I remember one Jordanian businessman telling me years ago when I was there writing some economic articles that Jordan was a nice stable little place caught between Iraq and a hard place.

My hotel was right across the square from the Hyatt, one of the hotels bombed. Le Royale, however, was built only a few years ago by rich Iraqi Sunnis as a way of getting their money out of a increasingly invasion-prone Iraq, so it’s doubtful that this hotel will be targeted by Iraq’s insurgents.
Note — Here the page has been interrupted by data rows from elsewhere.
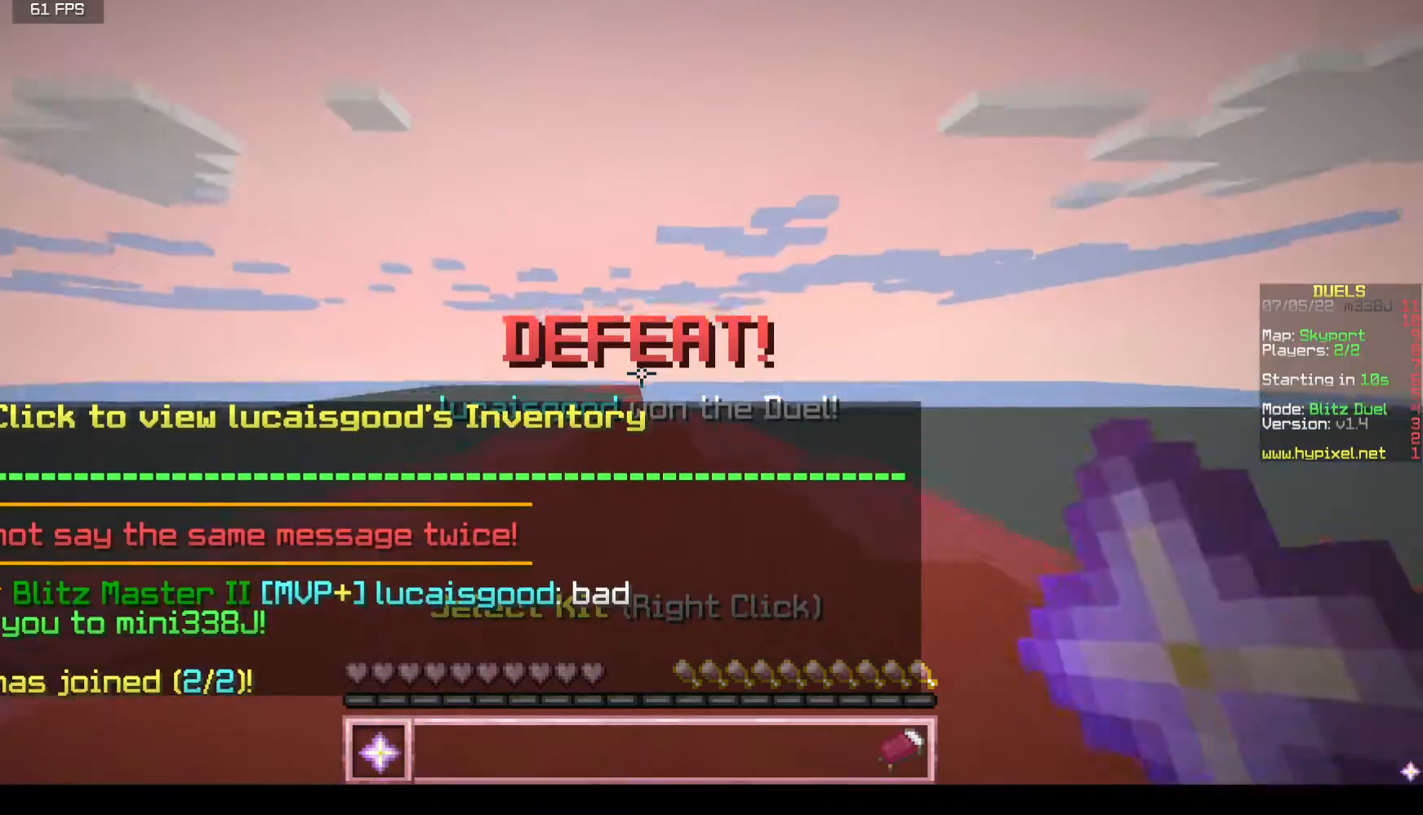
{"keys": ["w"], "mouse": [], "events": []}
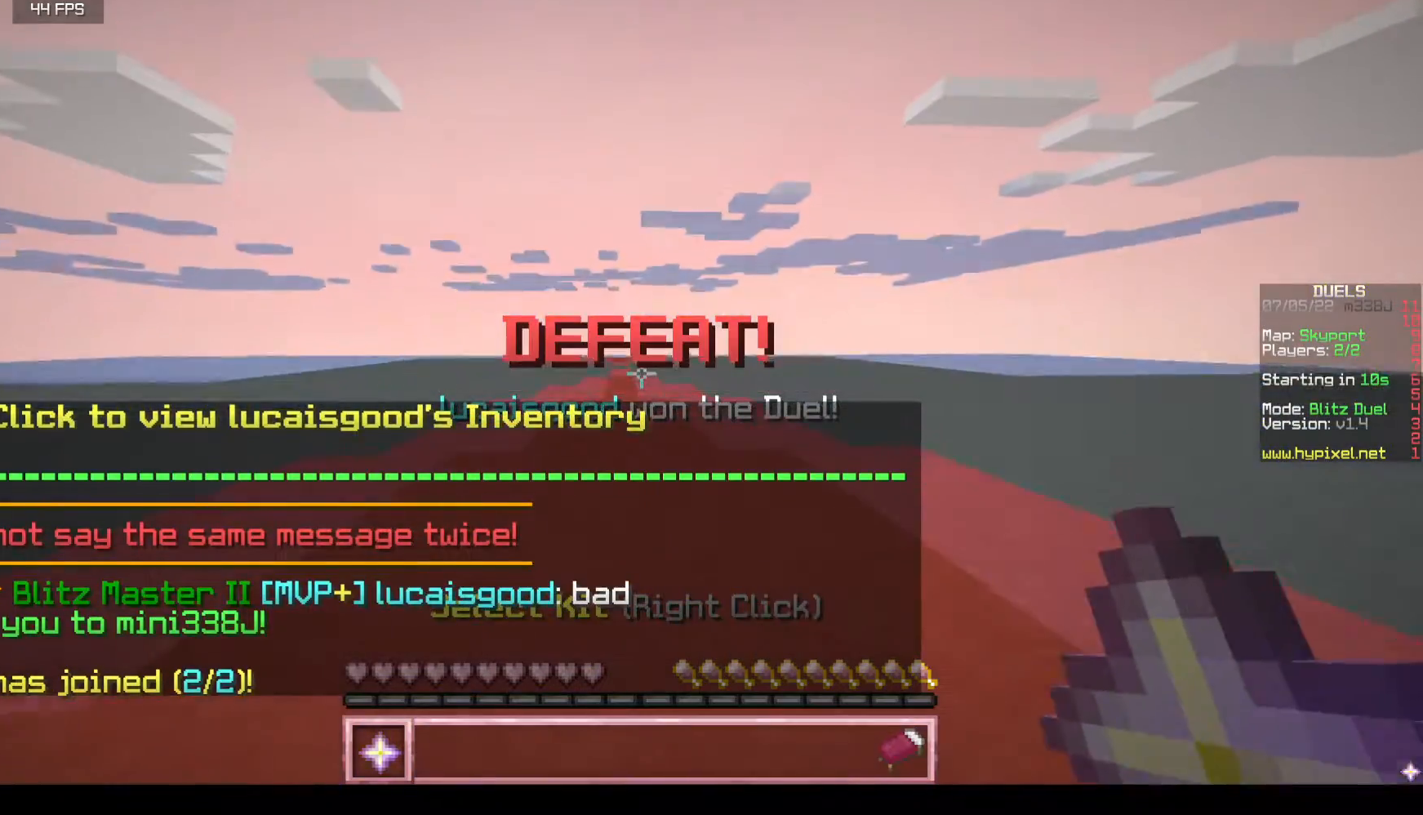
{"keys": ["w"], "mouse": [], "events": []}
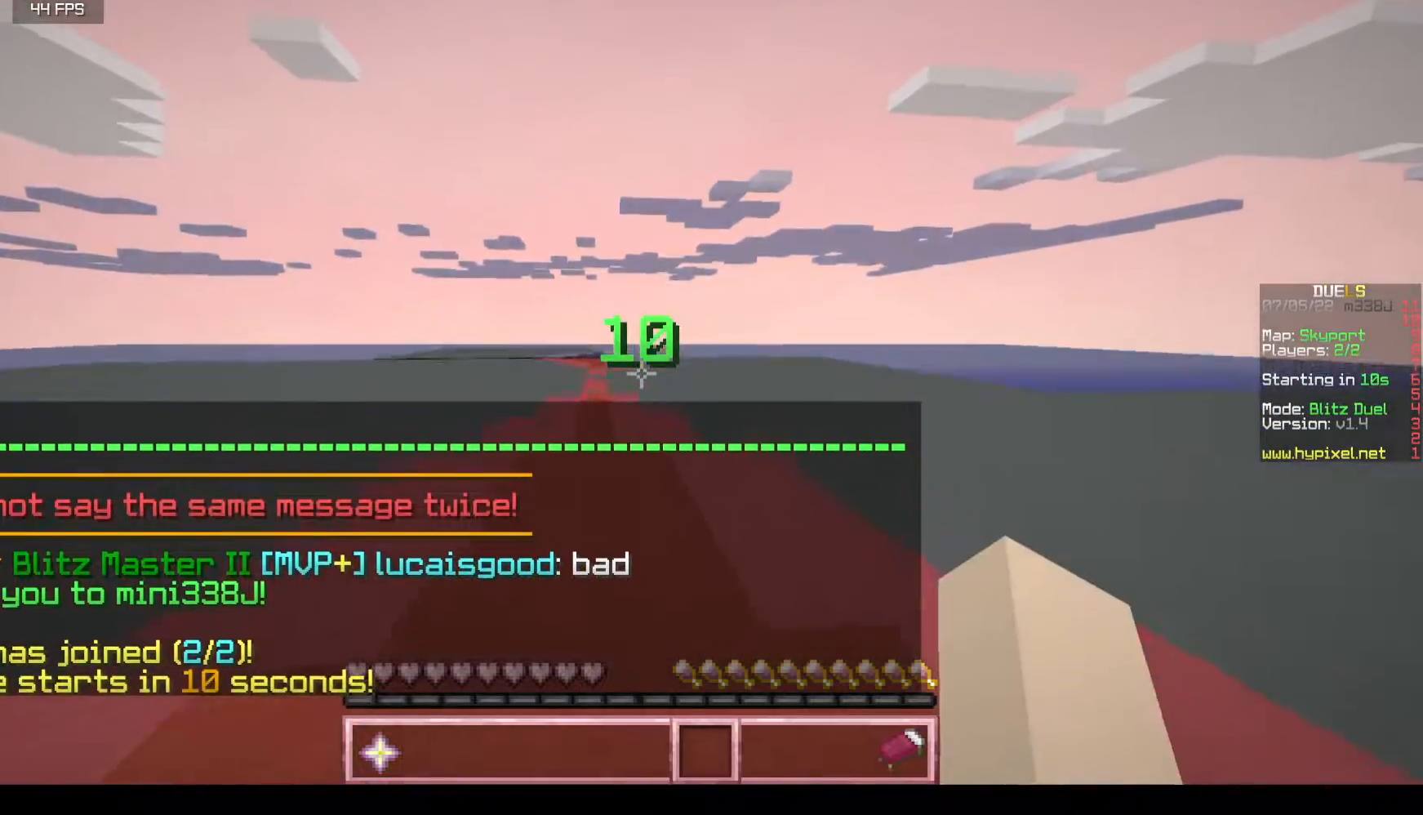
{"keys": ["w"], "mouse": [], "events": []}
It’s an impossibly opulent place with just a whiff of the vulgar—they didn’t really need the two jacuzzis, one on each side of the indoor pool, but it was nice from a symmetry standpoint. Its strange, sand colored bulk towers above the surrounding low lying buildings of Amman, looking for all the world like scale model set piece from an overly ambitious science fiction film.

Sitting in the hotel, the night before I left for Iraq, I watched CNN and learned about three attacks in a single day that killed dozens more Iraqis, including some at a funeral. Two days early there was a failed double car bomb attack against the Hamra hotel—a chilling follow up to the attack on the Palestine Hotel a few weeks earlier. What makes these attacks so disturbing (to me anyway) is that those hotels are occupied primarily at journalists.

I thought a lot about that as the car drove through the city taking me to my own hotel—El Mansour, my home for the next year.

Driving from the airport, street signs read like the headlines from the stories of the last few years, Ramadi, Abu Ghraib, Faluja, Baquba.

Suddenly, I didn’t really feel like becoming intrepid.